The next steps now are to:
- Try a tutorial to set up a virtual box environment instead of debian for linux, as there may be better control over network parameters
- If this fails, try running the linux build on another computer on the network and connect to it that way.
I am going through this tutorial now on setting up the Virtual Box.
Lion from the discord support team for the AWS plugin also recommended watching this video, which I’ll watch soon and summarize the learnings from there.
First, I watched Lion’s tutorial video. It was a great overview of the overall Gamelift architecture. When I re-edit this into a more organized tutorial, I think this is the kind of video to definitely put at the beginning.
I learned some great points about configuring autoscaling for your aws fleet and making sure the server is responsible for sending critical data to the aws backend and this is vetted by making sure the IP of the sender is one of the IP’s in the aws fleet of unreal dedicated server processes, not just any client.
Second, I did succeed in getting a virtual box environment set up, but when I go to open the linux server I am running into an issue.

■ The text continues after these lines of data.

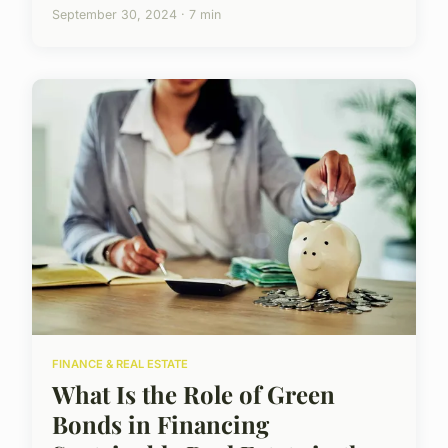
September 30, 2024 · 7 min
FINANCE & REAL ESTATE
What Is the Role of Green
Bonds in Financing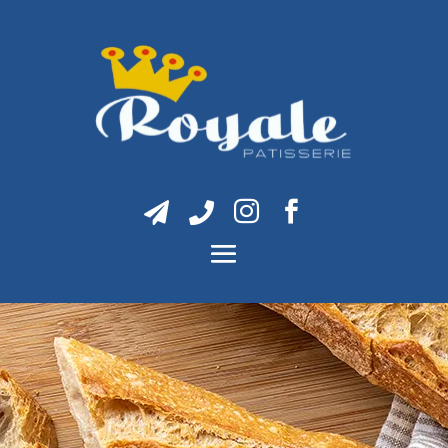



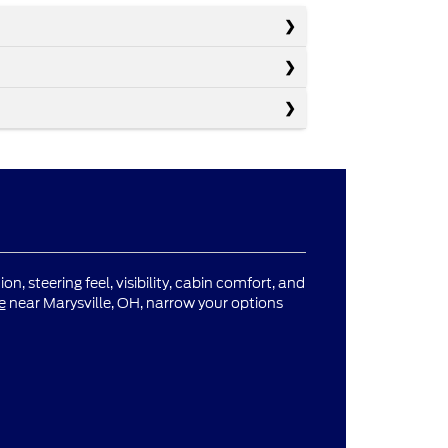
n, steering feel, visibility, cabin comfort, and
e
near Marysville, OH, narrow your options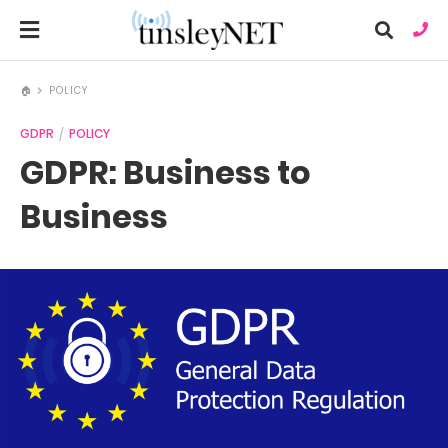
🏠
POLICY
GDPR
POLICY
Ty
GDPR: Business to
you
sea
que
Business
an
hit
ent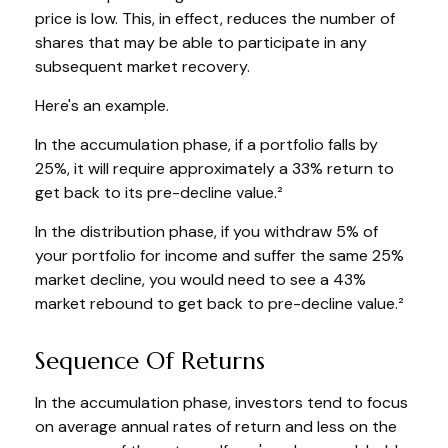
price is low. This, in effect, reduces the number of
shares that may be able to participate in any
subsequent market recovery.
Here's an example.
In the accumulation phase, if a portfolio falls by
25%, it will require approximately a 33% return to
get back to its pre-decline value.²
In the distribution phase, if you withdraw 5% of
your portfolio for income and suffer the same 25%
market decline, you would need to see a 43%
market rebound to get back to pre-decline value.²
Sequence Of Returns
In the accumulation phase, investors tend to focus
on average annual rates of return and less on the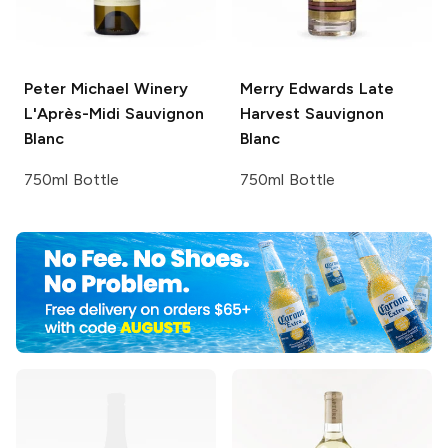
Peter Michael Winery
Merry Edwards
Late
L'Après-Midi Sauvignon
Harvest Sauvignon
Blanc
Blanc
750ml Bottle
750ml Bottle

I will investigate this error some more first before abandoning the virtual box set up in favor of trying another pc for hosting the aws local server.
Investigating on discord did not give many leads, so I am going to explore the option of building a dedicated server on windows for my local aws testing, and then later building a linux build to upload to aws.
A while back, Lion messaged me to ask if I had installed the required files for building a windows server build.
I did get the server and gamelift jar working inside the virtual box environment, but in the end ran into the same error we were having with Debian where my windows client was not connecting to the gamelift server.
I’ve decided to try packaging a windows server to see if I can connect to that.
I ran into some errors trying to package the gamelift SDK, so I have started from part 1 of this tutorial series and installed visual studio 2019.
As part of part 2 of this tutorial series, I have installed cmake and set the system path variables for CMAKE and MSBuild and then also set a new system variable for the visual studio 2019 common tools.
running this command in command prompt to build the gamelift sdk.
E:\Gamelift\GameLift-SDK-Release-4.0.2\GameLift-Cpp-ServerSDK-3.4.2\out>cmake -G “Visual Studio 16 2019” -A x64 -DBUILD_FOR_UNREAL=1 ..
msbuild ALL_BUILD.vcxproj /p:Configuration=Release
These steps above were for building the SDK, but I realized with the gamelift plugin, we already have a built gamelift SDK in our engine folder, so I fast forwarded past this part and stopped this process.
Beyond this, I resolved an error I had with gameliftlocal.jar not opening anymore on windows by reinstalling java jdk.
I then got the windows server build to open now that I had populated it with the pre requisite installer and the install.bat.
To open the windows server and enable logging, I open it from a cmd prompt with these parameters added. Convrs_Quest2Server.exe -log -port=7779
This makes me wonder if I could add a port as a parameter to the linux server to resolve the problems we were getting.